There is a visceral sinking, a drop out in the gut, that hits the moment I realize the water system is down. This week it occurred in the form of a morning phone call from two of the World's Best Neighbors, informing me that their tank was empty and inquiring about the status of mine. They get my overflow. I had been tinkering with my ram pump system the previous week, replacing the weak link again. (The weak link is the only plastic part in the system, a check valve between the pump and the delivery line. The plastic casing keeps cracking under all the pressure. I'm going to try to get a metal one custom made in the local factory.) Skipping over the tedious details of the troubleshooting steps of repairing the system, I will focus here on the sensation I experienced when I hiked up to my reservoir, and, upon opening the lid, discovered it to be nearly empty. For me it was like a quick sinking, not dissimilar to the feeling when you drop down hill on a roller coaster. Accompanying the physical gut drop, there was some sort of cerebral switch-over that occurred with equal swiftness. I can best describe this mental shift as turning a dial from a setting that is called "Post-Industrial Modern Brain" to a setting entitled something along the lines of "Lizard Brain." Something old and animal and basic kicked in. All other pending tasks and plans melted into a descending blur down the priority list as all of my mental, physical, and hormonal resources immediately mobilized into a charged and focused mission of securing usable water. Survival instincts kicked in. And it felt like, as my dear neighbor so poignantly put it, "a punch in the gut."
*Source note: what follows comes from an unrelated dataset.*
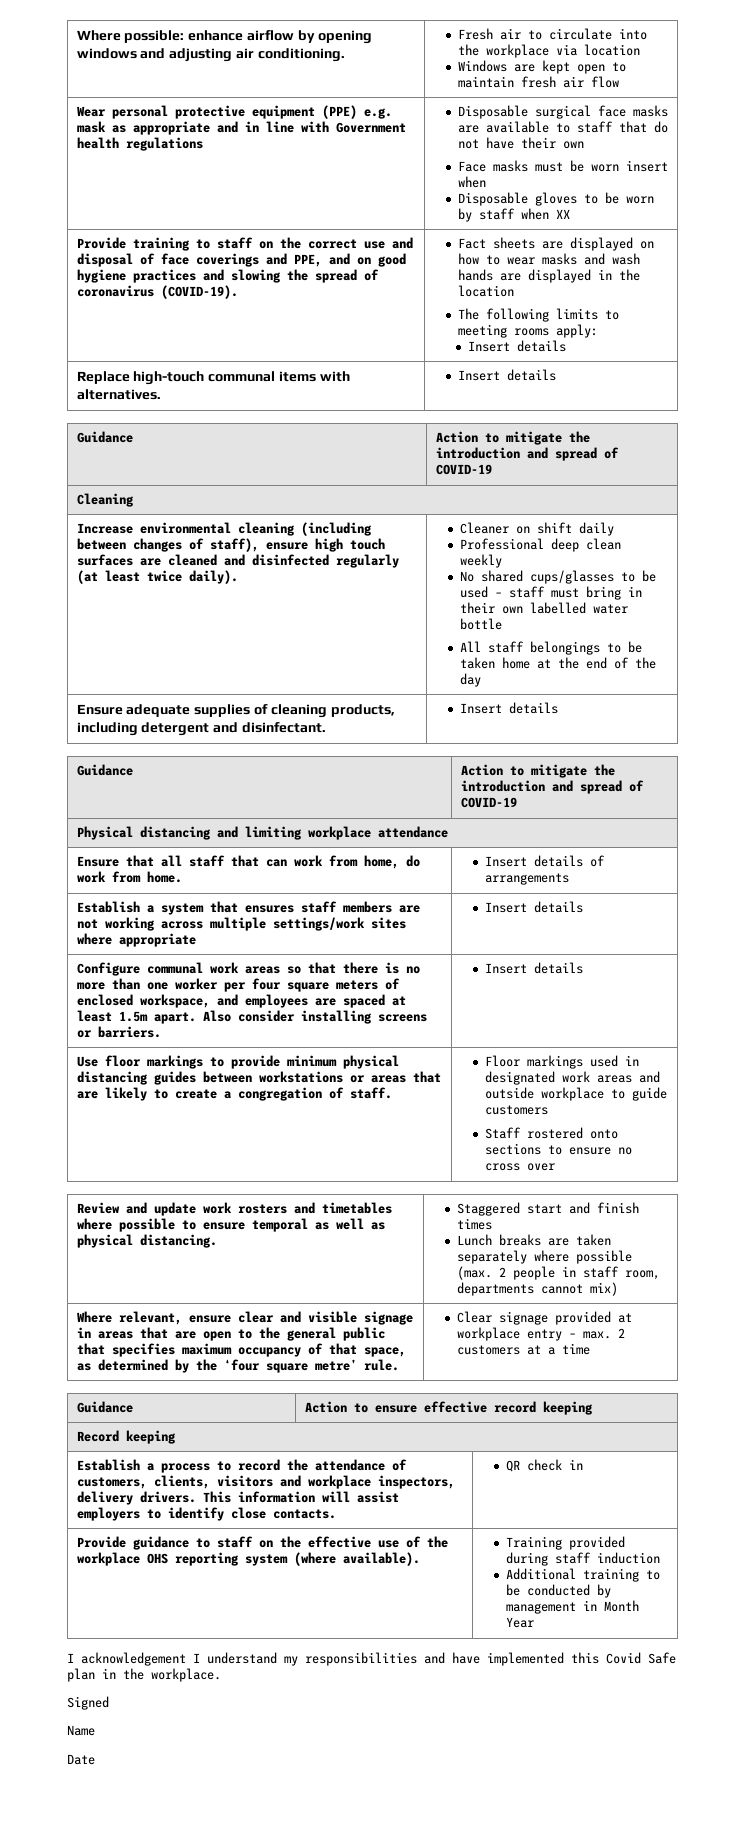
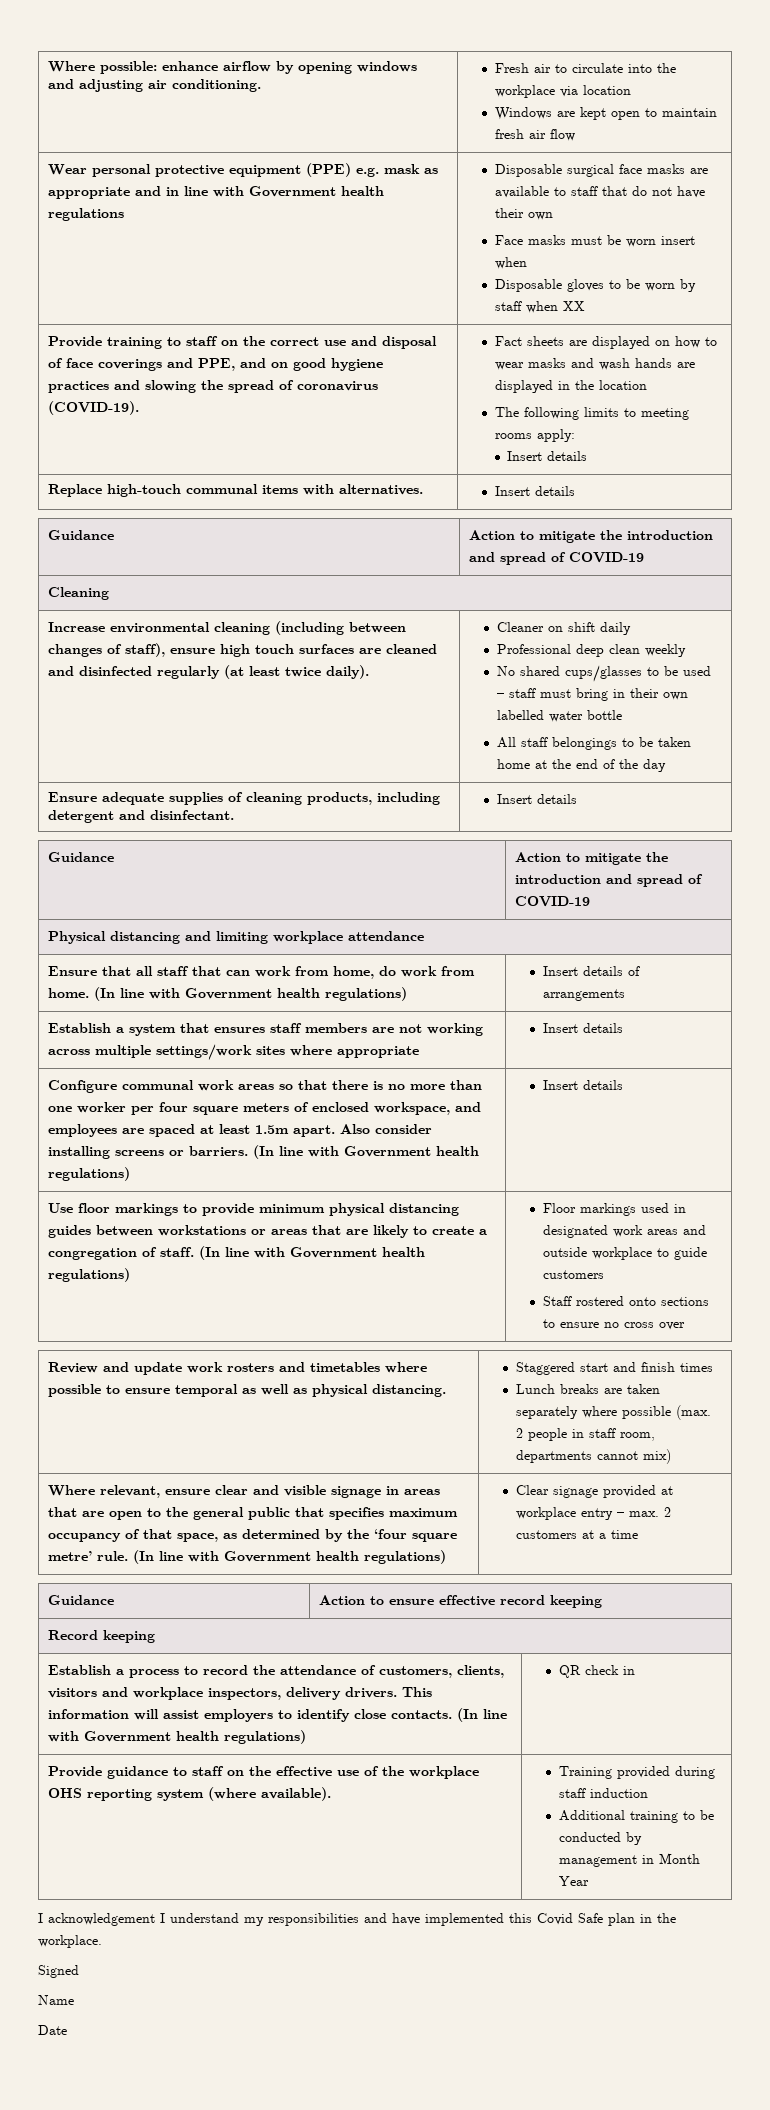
(182, 877) none -> [94,987,408,1001] (In line with Government health regulations)
(161, 1032) none -> [253,1145,480,1159] [48,1167,131,1181] (In line with Government health regulations)
(392, 1093) none -> [199,1246,426,1260] [48,1268,131,1282] (In line with Government health regulations)
(399, 1365) none -> [133,1550,447,1564] (In line with Government health regulations)
(336, 1514) none -> [457,1708,508,1722] [48,1730,307,1744] (In line with Government health regulations)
Don't get me wrong here. I live in what is sometimes referred to as a borderline temperate rain forest. Water is an abundant resource in this nook of the southern Appalachians. I personally live in a private little watershed, where a bowl shape of hills and coves collects and cleans water, conveniently dispensing it into a continuous flow of cold, clean, accessible spring water year round. I am at no eminent risk of being without water. But I find it awesome, especially with all that being said, how quickly and efficiently the body switches gears when it perceives a decline in access to basic elemental needs. I can only begin to ponder the psychological and physiological state of humans living in drought-stricken parts of the earth.
Skip the details of fixing the system, which was relatively easy when I think of the on-going benefits and convenience that the system provides, pumping water around the clock, night and day, with no additional power inputs other than water and gravity- supplying 3 households with clean, cold life-blood straight from the teat of the Mother herself. The feeling of buoyancy endowed to the person who realizes she has an ample reservoir of water with more flowing is the instant antidote to the previously described gut-drop fear of the empty tank. Amazing. Light. Free. My list of things to do ascends back to my awareness, but this time everything seems easier. A shift in perception. We have water.
In Traditional Chinese Medicine, each element is affiliated with a major organ system in the body as well as an emotion, time of day, and time of year. Water governs the kidneys, and is associated with winter time and fear. I think I can experience this most readily when I am confronted with situations involving too much or too little water. A dry tank. A flash flood. The fear is instant, primal, real. Elemental.